= Protestantism in Puerto Rico =

Officially introduced in 1872

Protestantism in Puerto Rico officially was introduced in 1872 when the first Protestant church in the Anglican tradition was established on the island. Before the islands of Puerto Rico came under United States sovereignty in 1898, Protestantism was suppressed under Roman Catholic Spanish rule.

==History==
In Montaña, Aguadilla, a group called "Los Bíblicos" met clandestinely under the direction of Antonio Badillo. Many freethinkers and Protestants belonged to Masonic lodges, as many in the older generation still do. In 1872, the first Protestant church was established in Puerto Rico, when Bishop William Walrond Jackson, from the Anglican Diocese of Antigua provided for the creation of the Holy Trinity Anglican Church in Ponce, followed several years later by All Saints Anglican Church in Vieques.

Soon after the change of sovereignty, United States Protestant denominations agreed to divide the island in order to facilitate missionary penetration. The two existing Anglican churches in Ponce and Vieques served as the basis for a new diocese of the Episcopal Church of the United States which has since had seven diocesan bishops. Presbyterians, Methodists, Baptists, Congregationalists and Disciples of Christ started the missionary work. While the President appointed the governors, these denominations were influential in government policies. After the 1940s this changed; nevertheless Protestantism kept growing, particularly Pentecostalism, which grew mostly among the poor and the rural.

== Institutions ==
Mainline Protestants started educational and health institutions. Presbyterians founded in 1912 the InterAmerican University, with 11 campuses and 40,000 students, and established in 1904 the Ashford Presbyterian Hospital in San Juan. Seventh-day Adventists founded Adventist University in 1961 and Bella Vista Hospital in 1954 near Mayagüez. In 1907, the Episcopal Church established St. Luke's Hospital in Ponce, the centerpiece of a multi-hospital health services organization today. An interdenominational Seminary, Seminario Evangélico de Puerto Rico was begun in 1919. There is a Council of Churches, founded by the cooperating denominations of the original community agreement.

In 1940, Juanita Garcia Peraza and her followers founded the "Mita" congregation, the only Protestant religion of Puerto Rican origin.

== Present situation ==
Estimates of the Protestant population vary greatly.

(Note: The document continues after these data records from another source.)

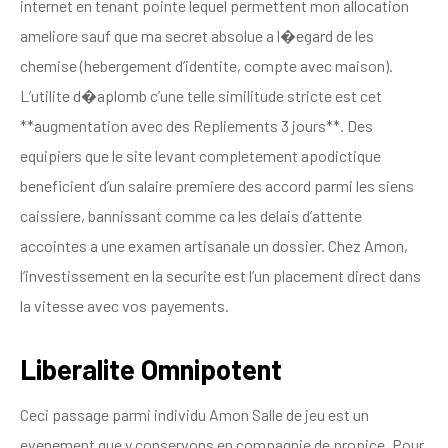
internet en tenant pointe lequel permettent mon allocation
ameliore sauf que ma secret absolue a l�egard de les
chemise (hebergement d’identite, compte avec maison).
L’utilite d�aplomb c’une telle similitude stricte est cet
**augmentation avec des Repliements 3 jours**. Des
equipiers que le site levant completement apodictique
beneficient d’un salaire premiere des accord parmi les siens
caissiere, bannissant comme ca les delais d’attente
accointes a une examen artisanale un dossier. Chez Amon,
l’investissement en la securite est l’un placement direct dans
la vitesse avec vos payements.
Liberalite Omnipotent
Ceci passage parmi individu Amon Salle de jeu est un
evenement que y conservons en compagnie de propice. Pour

The CIA World Factbook estimates that 85% of the population is Roman Catholic while the remaining 15% are Protestants and other religions. Pollster Pablo Ramos stated in 1998 that the population was 38% Roman Catholic, 28% Pentecostal, and 18% were members of independent churches, which would give a Protestant percentage of 46% if the last two populations are combined. Protestants collectively added up to almost two million people. "The conclusion is that Puerto Rico is no longer predominantly Catholic."

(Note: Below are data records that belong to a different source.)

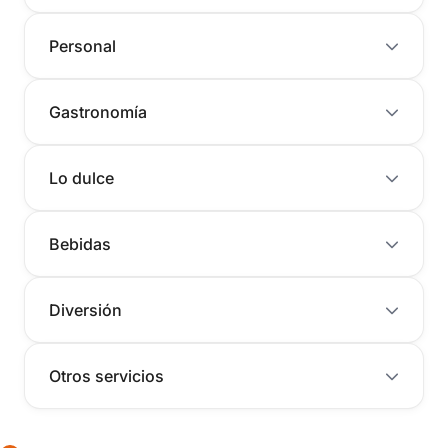
Personal
Gastronomía
Lo dulce
Bebidas
Diversión
Otros servicios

Another researcher gave a more conservative assessment of the proportion of Protestants: "Puerto Rico, by virtue of its long political association with the United States, is the most Protestant of Latin American countries, with a Protestant population of approximately 33 to 38 percent, the majority of whom are Pentecostal. David Stoll calculates that if we extrapolate the growth rates of evangelical churches from 1960-1985 for another twenty-five years Puerto Rico will become 75 percent evangelical." Guatemala and Honduras have similar proportions of Protestants, with Guatemala probably being the highest.

== Bibliography ==
- Cardona, José A. Breve historia de la Iglesia Presbiteriana en Puerto Rico. Río Piedras, 1976.
- Rodríguez, Daniel R. La primera evangelización norteamericana en Puerto Rico, 1898-1930. México, D.F.: Ediciones Borinquen, 1986.
- Silva Gotay, Samuel. Protestantismo y Política en Puerto Rico. San Juan: Editorial Universidad de Puerto Rico, 1997.